A healthy lifestyle reduces risk but doesn’t bring it down to zero. So, it’s important to educate yourself and family members about the signs and symptoms and some do’s and don’ts for heart-related emergencies. The symptoms of “angina” include difficulty in breathing or heaviness in the chest, excessive sweating along with pain in the left side of the chest that radiates towards the tip of the shoulder. People who have had “angina” in the past are at a higher risk of MI. Such individuals and their families should keep some medicines like Sorbitrate, Aspirin and nitro-glycerine in an emergency kit at home. Though these medicines should only be administered on the advice of a medical doctor, their availability at home will reduce the delay in sourcing them in an emergency situation -- once advised over the phone by a doctor.
There are a few other basics which people need to know. The person suspected to have an angina or heart attack should not be made to walk or get physically exerted. He or she should be made to sit or lie on a bed. Taking the stairs or even walking up to an ambulance could be risky. Then, people also play down the potential heart attack risk with gas or acidity. The key difference is that in acidity, there is usually a belching or vomiting-like feeling and the pain is often localised. Knowing the differences in symptoms and taking some interventions before reaching hospitals can be life-saving.
Then, in cardiac emergencies, the situation can change very quickly. Within moments, the heart can stop beating, the person may fall unconscious and his pulse may stop, this is an indication of a “cardiac arrest” -- an emergency. If the cardiac arrest lasts for more than two to four minutes, the person may die. In such a situation, before a doctor or ambulance can reach, cardiopulmonary resuscitation (CPR) -- a simple but life-saving intervention -- needs to be started. In the absence of a trained person, any family member or even a bystander can initiate the CPR with instructions over a phone or video call from a doctor or ambulance staff.
Clearly, community members can also play a role in preventing serious heart events. In families with members having past incidents of angina or MI, at least one person in the family could be trained to perform CPR. It can save the life of family members or anyone in a cardiac emergency. At the community level, resident welfare associations (RWAs) can keep these medicines ready in emergency kits in a shared space, with wider information to others. The RWAs can facilitate the training sessions on cardiac life support and CPR for interested resident members.
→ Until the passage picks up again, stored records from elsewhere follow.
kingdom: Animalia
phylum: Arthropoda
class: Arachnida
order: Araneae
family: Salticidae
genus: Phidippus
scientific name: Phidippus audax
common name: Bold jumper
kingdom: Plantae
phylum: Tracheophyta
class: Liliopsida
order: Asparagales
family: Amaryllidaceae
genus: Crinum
In rural areas -- where it may take some time for an ambulance to arrive or take a patient to a hospital -- gram panchayats can keep these life-saving drugs in first-aid kits. Some people in every village of the country should get training in CPR.
Heart diseases are preventable. If you have reached till this point of reading, it shows your interest to protect your heart. Let’s take some action and make it a habit. Please put down the newspaper and go for a brisk walk for 30 minutes, and incorporate a healthy lifestyle into our daily routine.